* **List of tasks**:
1) Answer these from the article on Hillcrest girls' tennis, one line each:
(a) What were the players doing in the August afternoon heat?
(b) Why did April Maxwell and Sydney Russell try out for tennis as freshmen?
(c) Which senior, besides Maxwell and Russell, is named as one of the four-year veterans?
2) For each statement, say yes or no depending on whether the article on Hillcrest girls' tennis supports it, and quote the words that decide it.
(a) April Maxwell and Sydney Russell had plenty of experience when they tried out as freshmen.
(b) Annie Blake is a senior.
(c) The piece is dated September 14, 2020.
3) Copy out the stretch of the article on Hillcrest girls' tennis from "Hillcrest girls’ tennis" through "tennis as freshmen.".

* **Text provided**:
▬▬▬

Hillcrest girls’ tennis resilient, even in uncertainty
Sep 14, 2020 03:28PM
By Julie Slama
Hillcrest High tennis players practice serving in the August afternoon heat before their first matches. (Julie Slama/City Journals)
By Julie Slama | [email protected]
Hillcrest High seniors April Maxwell and Sydney Russell admit they didn’t have much experience when they tried out for tennis as freshmen.
They wanted to play alongside some friends and were happy when they made it. Little did they know then that they, along with senior Annie Blake, would be amongst the resilient four-year veterans who would be leading the team this season.

▬▬▬

* **Data excerpts**:

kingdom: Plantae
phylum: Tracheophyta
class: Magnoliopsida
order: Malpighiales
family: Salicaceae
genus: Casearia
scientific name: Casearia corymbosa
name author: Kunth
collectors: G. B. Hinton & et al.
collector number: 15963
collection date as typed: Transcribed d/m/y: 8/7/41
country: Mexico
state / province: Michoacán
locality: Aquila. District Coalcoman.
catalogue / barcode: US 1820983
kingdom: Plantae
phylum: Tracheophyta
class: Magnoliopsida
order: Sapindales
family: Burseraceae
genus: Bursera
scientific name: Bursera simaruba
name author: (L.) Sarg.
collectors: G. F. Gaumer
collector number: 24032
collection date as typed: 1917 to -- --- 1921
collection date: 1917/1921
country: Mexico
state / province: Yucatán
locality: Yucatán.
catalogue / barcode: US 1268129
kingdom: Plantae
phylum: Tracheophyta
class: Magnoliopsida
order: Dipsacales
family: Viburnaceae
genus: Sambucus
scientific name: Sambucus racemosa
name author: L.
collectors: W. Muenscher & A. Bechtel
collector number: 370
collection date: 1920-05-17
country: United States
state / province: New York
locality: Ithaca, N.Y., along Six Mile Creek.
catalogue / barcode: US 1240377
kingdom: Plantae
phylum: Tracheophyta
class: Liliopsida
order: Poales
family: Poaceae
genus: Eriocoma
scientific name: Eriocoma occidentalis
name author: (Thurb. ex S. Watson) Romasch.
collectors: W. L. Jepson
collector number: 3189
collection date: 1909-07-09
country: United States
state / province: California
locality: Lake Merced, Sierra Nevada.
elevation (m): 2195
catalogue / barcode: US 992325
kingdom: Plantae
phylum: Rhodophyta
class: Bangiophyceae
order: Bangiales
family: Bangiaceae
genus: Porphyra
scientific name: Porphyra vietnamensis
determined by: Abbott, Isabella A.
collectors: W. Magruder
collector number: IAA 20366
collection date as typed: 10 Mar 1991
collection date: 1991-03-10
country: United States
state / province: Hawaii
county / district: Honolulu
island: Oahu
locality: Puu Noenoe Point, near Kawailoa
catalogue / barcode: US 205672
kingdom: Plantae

▬▬▬

* **Answers to the problems**:
1)
(a) Practicing serving before their first matches.
(b) They wanted to play alongside some friends.
(c) Annie Blake.

2)
(a) No: "didn’t have much experience when they tried out for tennis as freshmen"
(b) Yes: "along with senior Annie Blake"
(c) Yes: "Sep 14, 2020"

3)
Hillcrest girls’ tennis resilient, even in uncertainty
Sep 14, 2020 03:28PM
By Julie Slama
Hillcrest High tennis players practice serving in the August afternoon heat before their first matches. (Julie Slama/City Journals)
By Julie Slama | [email protected]
Hillcrest High seniors April Maxwell and Sydney Russell admit they didn’t have much experience when they tried out for tennis as freshmen.